America, the Radical Nation

After we seized the reins of power for our own rule in 1776, we designed a government unlike any the world had ever seen. That alone was radical, but it was even more radical if you consider the society from which we were born. We accept our government as normal today, but each of us should now and then think about how radical it was in 1787 when the constitution was written.

The society we rebelled against was a monarchy. The king had all the power, and could tax at will, reward who he chose, launch military invasions, imprison and kill or torture who he chose, and much more. His power was essentially absolute. Under the king were various levels of nobles, who inherited their titles and their wealth and power based entirely on their family’s land grab centuries ago. Below them was everyone else, who had not much of anything. At the time, the monarchy was the only significant model for states.

With a single document, We the People of the United States, dissolved the bonds of monarchy and the privilege of inherited titles, and separated the people from the authority of the repressive and controlling church. We were free as no one had ever been. We replaced the power of the monarchy and the church with counter-balancing branches of government, two of elected officials and a Supreme Court free of undue persuasion because of lifetime appointments, and dissolved the church’s repressive power over us with freedom to worship as we chose, or not to worship at all. All the powers of government were answerable to the people. Every branch was balanced against the others. The powerful empathy we had for each other helped us form a government that made us free to pursue our own interests and act responsibly for the common good, and the government protected the common good.
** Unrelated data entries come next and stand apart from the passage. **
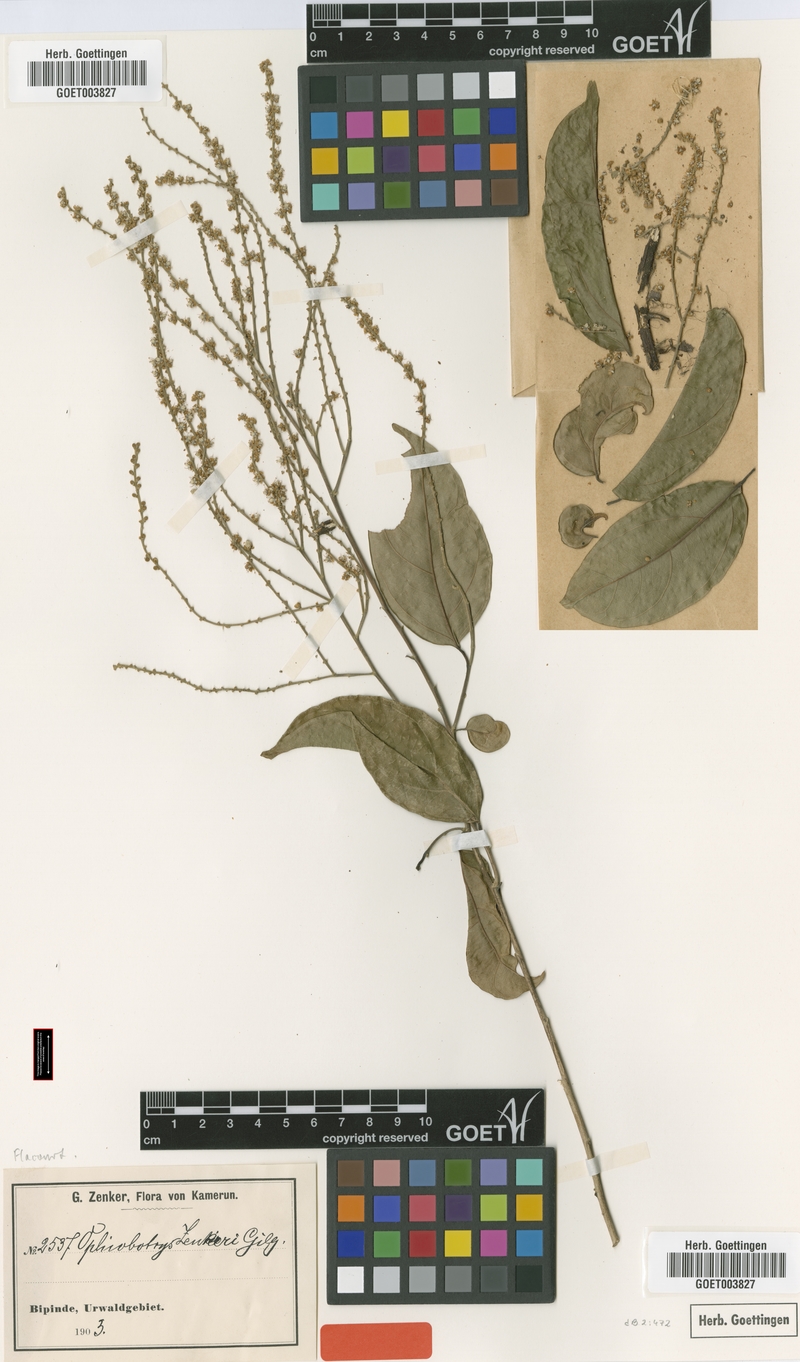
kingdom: Plantae
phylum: Tracheophyta
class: Magnoliopsida
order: Malpighiales
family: Salicaceae
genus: Ophiobotrys
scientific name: Ophiobotrys zenkeri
Today we are in danger of losing some of the most important freedoms and safeguards in the constitution because we have lost much of our primary focus on empathy and responsibility. The belief in our freedom to succeed by our own efforts has been replaced by uncontrolled greed without responsibility or empathy for others. We have stopped believing in equality of opportunity and the empathic support of each other, instead believing that wealth is the sole indicator of a person’s value.

A third of the country lives with various levels of inadequate income, a huge increase that cannot possibly be due to diminished ambition, willingness to work, or inherent worth. There are too many millions of Americans whose stories are those of good people who lived right, worked hard, obeyed all the rules, and found their lives disassembled, bit by bit, until they found themselves without work, without the home they worked so hard for, without savings, without prospects. These are not just a few people who somehow end up on the streets, maybe because of addiction. This is millions of regular folks, good people, for whom we should have the utmost respect.

We as a nation have a responsibility to these people because they are us. We don’t owe them a living. We don’t owe them affluence or prosperity. What we do owe them is the same empathy that inspired the first citizens, and the power of government to protect them against those who have lost our vision. The moral mission of the government to protect us is failing, the same as if it had failed to protect against an invasion.

Helping these citizens is not merely an altruistic motive. The condition of our population is such that the democracy of the entire country is at risk. We have become weakened. Without change, we could eventually become the very country we rebelled against in 1776: a small ruling class of vast wealth who controlled everything, and the rest of us with no wealth, no power, no democracy, no freedom. We would lack only a king.